Greyhound Lines Inc. will stop bus service to many small towns between Chicago and Seattle to cut costs and focus on its most profitable routes.
The company announced Friday it would close 260 stops, leaving 99 in its 13-state northern region effective Aug. 18.
Greyhound will make similar changes in other regions over the next two to three years, said chief executive Stephen E. Gorman.
Gorman said Greyhound would also shift some service from long trips to routes of 450 miles or less, which account for about three-fourths of its customers. He said customers would see more frequent service on peak daytime and weekend times on those shorter routes.
The changes will result in about 150 layoffs and the elimination of about 100 buses from the company’s fleet, Gorman said. He declined to say how much the company expected to save.
The cutbacks will affect service in Washington, Oregon, Idaho, Montana, Wyoming, Utah, Colorado, North Dakota, South Dakota, Nebraska, Minnesota, Iowa and Wisconsin. Isolated routes in a few other states also will be affected, Greyhound said.
The changes were in the works for nearly a year.
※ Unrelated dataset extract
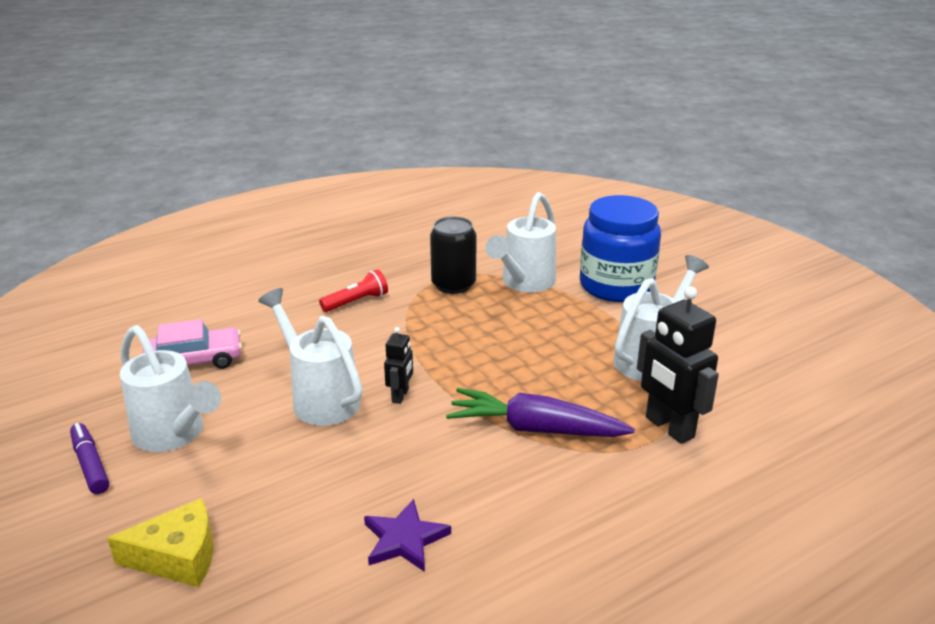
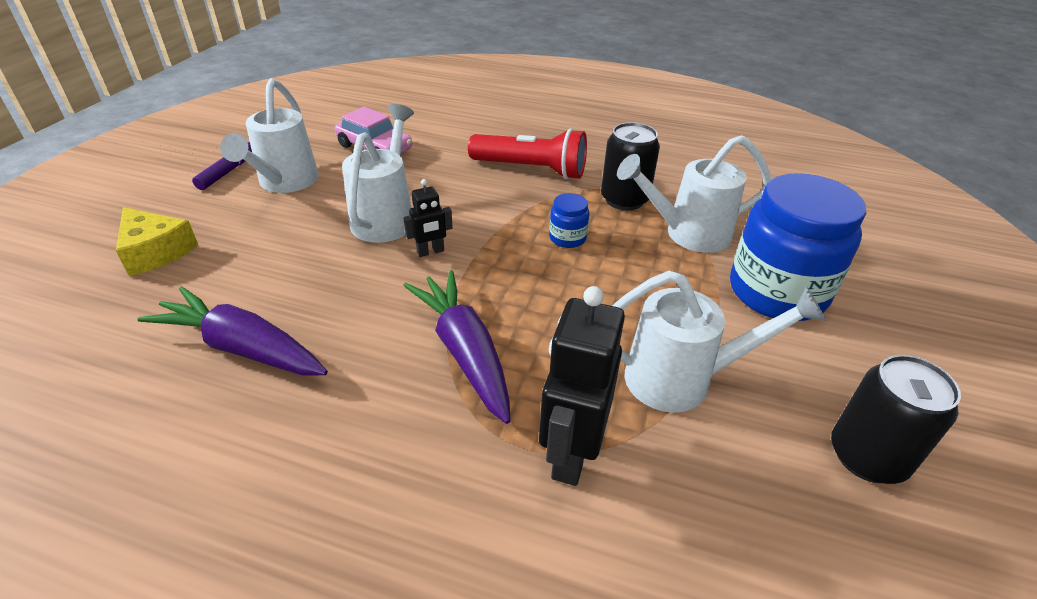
camera: 50 degrees right, 10 degrees up
(356, 302) = (531, 169): red flashlight -> red flashlight, size x1.72
(404, 539) = (242, 347): purple star -> purple carrot
(466, 329) = (567, 238): none -> blue jar
(759, 333) = (867, 456): none -> black can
Greyhound tried to stabilize its business by increasing prices on longer trips, canceling an order for 200 buses, and cutting about 20 percent of its management and supervisory employees.
“Starting in the summer of 2001, Greyhound started seeing a decline, particularly in the long haul,” Gorman said. “That decline accelerated after Sept. 11 (2001), and we needed to cut overhead.”
The downturn in travel coincided with a dramatic increase in insurance and security costs for airlines, train and bus lines, adding to Greyhound’s troubles.
Dallas-based Greyhound is a subsidiary of Laidlaw International Inc. of Naperville, Ill.